Scott Jagow: We learned last week that Citigroup would get a badly needed cash infusion: $7.5 billion from the Arab emirate of Abu Dhabi. But Citigroup is one of the three banks involved in the so-called superfund. That’s the pool of money that would help save the banks from their disastrous investments in mortgage-backed securities.

Allan Sloan from Fortune Magazine: If Citigroup can raise a bunch of money on its own, why does it need a superfund?

Allan Sloan: Scott, you’re just naive. Clearly that’s the case. When these companies really have to raise money, they manage to find a way to raise it. That’s the answer, that’s what’s so amusing about all of this, and also sort of reassuring. It’s good to know that there’s someone willing to put $7.5 billion into Citigroup.

Jagow: So does this mean that the superfund is no longer needed?

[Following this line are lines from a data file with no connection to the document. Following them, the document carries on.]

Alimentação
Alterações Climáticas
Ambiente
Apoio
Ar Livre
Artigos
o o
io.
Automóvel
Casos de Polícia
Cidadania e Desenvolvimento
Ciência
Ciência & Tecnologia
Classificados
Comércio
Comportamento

Sloan: By my definition, it was never needed, because the idea of the superfund is there are all these strange securities that Citi and some of the other big banks have had off the balance sheet, and they supposedly can’t sell them for a fair price, so you needed the superfund to sort things out. Now it’s needed less than ever, but I’m sure they’ll do it anyway because there’s a dollar in it for somebody.

Jagow: But let’s be clear about this: Is this superfund going to be comprised of taxpayer money?

Sloan: No. The superfund would come entirely theoretically from other companies. It would not come from the government. But the reason I kept calling it, you know, government help is people’s heads were being banged together by the Secretary of the Treasury and the whining about how we can’t get a good price out of the markets, and that’s why we need a superfund, that’s what really annoyed me. When you and I want to sell a house, and I think it’s worth a million dollars, and the market thinks it’s worth $720 [million], no one’s going to help me because I think the market’s crummy.

Jagow: But if the superfund isn’t comprised of taxpayer money, why do you care if there is a superfund?

Sloan: I don’t care if there’s a superfund. What offended me was the federal government getting together with a batch of other people to create a superfund for the benefit of a handful of organizations like Citigroup that didn’t want to deal with the market in what they call their SIVs. But the fact is that this money from Abu Dhabi, and all this other money, may make the superfund moot. I suspect it’ll be created anyway, but it’ll make it moot, because Citi’s survival would appear to be assured by taxes to money from Abu Dhabi and elsewhere.

Jagow: All right, Allan Sloan from Fortune Magazine. Thanks as always.

Sloan: You’re welcome, Scott.

Jagow: In Los Angeles, I’m Scott Jagow. Thanks for listening, and enjoy your Monday.